Сколько же они так шли?.. Русов горько усмехнулся. Шли? Или все еще идут?.. Мутилось сознание, пусто было в голове, будто мороз выморозил мозги, и там, в черепной коробке, свободно гулял ветер. Умерла голова, лишь Колькино тело еще двигалось, а руки еще сжимали веревку, тянули сани с притихшей мамой. Страшный путь, страшная дорога, вряд ли бы он сейчас смог повторить такой путь! "Шалаш!" - выкрикнул вдруг Вересов и потянул веревку сильнее, да и Коля уже приметил невысокое сооружение, похожее на занесенный снегом вигвам.

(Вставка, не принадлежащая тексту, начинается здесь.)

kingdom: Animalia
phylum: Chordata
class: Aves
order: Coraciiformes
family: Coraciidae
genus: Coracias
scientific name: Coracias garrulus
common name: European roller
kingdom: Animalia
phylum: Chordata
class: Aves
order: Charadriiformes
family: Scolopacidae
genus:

Растолкав заснувшую в санях маму, они с трудом заползли в узкий проход, ведущий внутрь, и, бурно, сипло дыша, замерли. "Только не спать, понимаете? - бормотал Вересов. - Не спать: это смерть... Позвольте-ка еще раз ваши спички, гм... простите, а как вас звать?.." Застонав от усилия, мама достала коробок и прошептала: "Татьяна..." Произнести отчество у нее не хватило сил, а Вересов, порывшись в кармане бушлата, извлек половинку свечи и зажег ее.